■ What to do ■
Look through the entries below and count the lines that contain "stroke". Reply with that number only.

■ Entries supplied ■
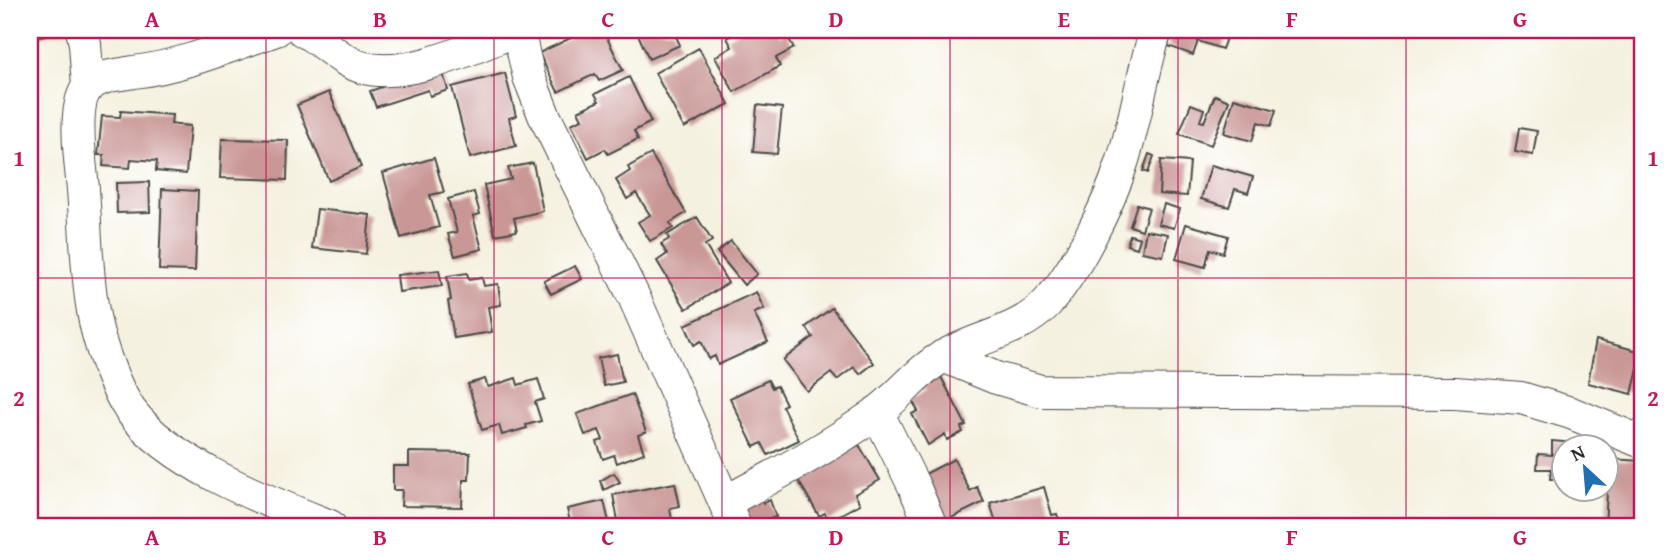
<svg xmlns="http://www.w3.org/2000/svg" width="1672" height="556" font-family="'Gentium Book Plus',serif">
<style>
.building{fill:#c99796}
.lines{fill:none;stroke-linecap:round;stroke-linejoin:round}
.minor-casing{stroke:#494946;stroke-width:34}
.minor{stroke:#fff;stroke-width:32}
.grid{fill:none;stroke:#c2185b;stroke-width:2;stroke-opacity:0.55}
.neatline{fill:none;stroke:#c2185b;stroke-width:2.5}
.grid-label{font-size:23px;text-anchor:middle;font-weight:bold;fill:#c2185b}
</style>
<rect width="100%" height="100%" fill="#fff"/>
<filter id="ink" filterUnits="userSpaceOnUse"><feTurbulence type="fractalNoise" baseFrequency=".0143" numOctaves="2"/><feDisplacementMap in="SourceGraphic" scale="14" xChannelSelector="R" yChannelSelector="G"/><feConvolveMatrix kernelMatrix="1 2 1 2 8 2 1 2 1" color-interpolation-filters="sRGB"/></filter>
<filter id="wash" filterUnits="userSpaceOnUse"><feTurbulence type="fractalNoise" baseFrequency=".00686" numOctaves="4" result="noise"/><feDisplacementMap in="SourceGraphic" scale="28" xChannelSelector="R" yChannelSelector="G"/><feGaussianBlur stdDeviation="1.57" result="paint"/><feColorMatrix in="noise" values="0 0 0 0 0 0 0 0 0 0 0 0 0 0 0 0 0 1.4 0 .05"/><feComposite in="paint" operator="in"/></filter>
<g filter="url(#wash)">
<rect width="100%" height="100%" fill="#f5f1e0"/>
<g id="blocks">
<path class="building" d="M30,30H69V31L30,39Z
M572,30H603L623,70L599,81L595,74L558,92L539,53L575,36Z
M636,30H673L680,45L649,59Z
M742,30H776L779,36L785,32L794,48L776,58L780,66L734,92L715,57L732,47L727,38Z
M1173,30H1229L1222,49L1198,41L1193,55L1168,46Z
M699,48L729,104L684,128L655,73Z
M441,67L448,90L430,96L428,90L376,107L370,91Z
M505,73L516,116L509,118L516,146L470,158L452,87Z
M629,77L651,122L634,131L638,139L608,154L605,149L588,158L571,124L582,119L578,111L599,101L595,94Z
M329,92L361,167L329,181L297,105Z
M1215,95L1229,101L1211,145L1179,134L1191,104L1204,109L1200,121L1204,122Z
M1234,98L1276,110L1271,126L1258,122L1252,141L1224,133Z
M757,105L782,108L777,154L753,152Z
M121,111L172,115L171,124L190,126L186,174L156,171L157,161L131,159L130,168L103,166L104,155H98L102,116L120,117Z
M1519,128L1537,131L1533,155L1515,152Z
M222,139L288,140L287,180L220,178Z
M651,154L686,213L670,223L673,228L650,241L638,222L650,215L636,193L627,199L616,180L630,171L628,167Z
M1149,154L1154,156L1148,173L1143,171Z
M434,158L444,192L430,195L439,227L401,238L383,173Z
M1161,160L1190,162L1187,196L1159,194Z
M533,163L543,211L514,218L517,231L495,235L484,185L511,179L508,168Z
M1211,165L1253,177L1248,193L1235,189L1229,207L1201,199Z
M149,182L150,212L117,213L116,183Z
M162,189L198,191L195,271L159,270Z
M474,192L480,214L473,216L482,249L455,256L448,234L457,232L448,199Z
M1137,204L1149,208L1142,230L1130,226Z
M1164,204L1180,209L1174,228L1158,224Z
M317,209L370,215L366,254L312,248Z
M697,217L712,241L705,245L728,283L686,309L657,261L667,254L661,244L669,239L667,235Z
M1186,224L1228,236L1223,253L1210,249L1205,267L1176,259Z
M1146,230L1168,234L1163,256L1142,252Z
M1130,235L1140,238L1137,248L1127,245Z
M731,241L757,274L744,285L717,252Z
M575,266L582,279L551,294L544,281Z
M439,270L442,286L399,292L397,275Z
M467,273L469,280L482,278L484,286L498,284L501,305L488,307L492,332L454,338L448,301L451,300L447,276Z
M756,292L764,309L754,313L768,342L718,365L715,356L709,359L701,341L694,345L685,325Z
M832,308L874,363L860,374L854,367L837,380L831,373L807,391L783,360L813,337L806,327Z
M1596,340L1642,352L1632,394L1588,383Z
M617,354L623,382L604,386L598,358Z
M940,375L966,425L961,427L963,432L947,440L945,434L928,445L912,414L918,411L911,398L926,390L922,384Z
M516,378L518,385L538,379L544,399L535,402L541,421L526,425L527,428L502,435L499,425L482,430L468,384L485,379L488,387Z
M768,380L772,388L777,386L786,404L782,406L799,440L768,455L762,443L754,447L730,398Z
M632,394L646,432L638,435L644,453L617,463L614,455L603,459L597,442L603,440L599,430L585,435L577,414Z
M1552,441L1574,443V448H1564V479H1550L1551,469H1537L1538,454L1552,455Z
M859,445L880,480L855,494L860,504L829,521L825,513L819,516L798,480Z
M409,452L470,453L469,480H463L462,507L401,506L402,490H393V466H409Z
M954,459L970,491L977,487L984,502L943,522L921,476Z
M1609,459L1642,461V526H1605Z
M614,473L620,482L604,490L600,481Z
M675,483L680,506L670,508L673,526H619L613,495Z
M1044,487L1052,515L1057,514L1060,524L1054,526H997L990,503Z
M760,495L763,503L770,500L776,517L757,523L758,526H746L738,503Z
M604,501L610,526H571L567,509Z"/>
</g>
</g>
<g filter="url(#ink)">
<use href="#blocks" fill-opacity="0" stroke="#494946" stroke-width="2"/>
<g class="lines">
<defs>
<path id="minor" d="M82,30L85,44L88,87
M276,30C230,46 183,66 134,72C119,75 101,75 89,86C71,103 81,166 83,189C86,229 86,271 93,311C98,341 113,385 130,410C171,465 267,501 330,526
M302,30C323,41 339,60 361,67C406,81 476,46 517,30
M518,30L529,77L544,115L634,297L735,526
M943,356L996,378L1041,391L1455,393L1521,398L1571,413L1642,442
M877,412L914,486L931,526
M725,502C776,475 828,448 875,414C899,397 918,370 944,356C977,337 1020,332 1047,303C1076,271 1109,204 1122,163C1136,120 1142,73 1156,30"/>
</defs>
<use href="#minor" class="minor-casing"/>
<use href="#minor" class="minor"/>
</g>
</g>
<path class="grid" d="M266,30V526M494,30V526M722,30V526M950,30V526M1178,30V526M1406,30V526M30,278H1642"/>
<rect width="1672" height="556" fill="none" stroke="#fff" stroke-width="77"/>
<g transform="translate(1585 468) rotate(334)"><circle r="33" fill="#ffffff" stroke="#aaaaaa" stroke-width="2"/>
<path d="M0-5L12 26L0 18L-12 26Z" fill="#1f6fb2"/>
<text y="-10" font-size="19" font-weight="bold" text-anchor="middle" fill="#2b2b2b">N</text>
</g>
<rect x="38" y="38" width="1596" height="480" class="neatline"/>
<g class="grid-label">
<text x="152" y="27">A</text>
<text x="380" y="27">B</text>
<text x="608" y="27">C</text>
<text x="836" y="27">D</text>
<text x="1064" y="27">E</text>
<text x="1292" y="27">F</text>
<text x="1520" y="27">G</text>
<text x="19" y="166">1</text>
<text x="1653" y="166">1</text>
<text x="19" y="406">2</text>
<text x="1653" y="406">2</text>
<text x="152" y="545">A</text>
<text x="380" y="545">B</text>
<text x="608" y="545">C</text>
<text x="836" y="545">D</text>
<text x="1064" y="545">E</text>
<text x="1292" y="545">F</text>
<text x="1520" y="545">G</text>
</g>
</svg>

■ The answer ■
8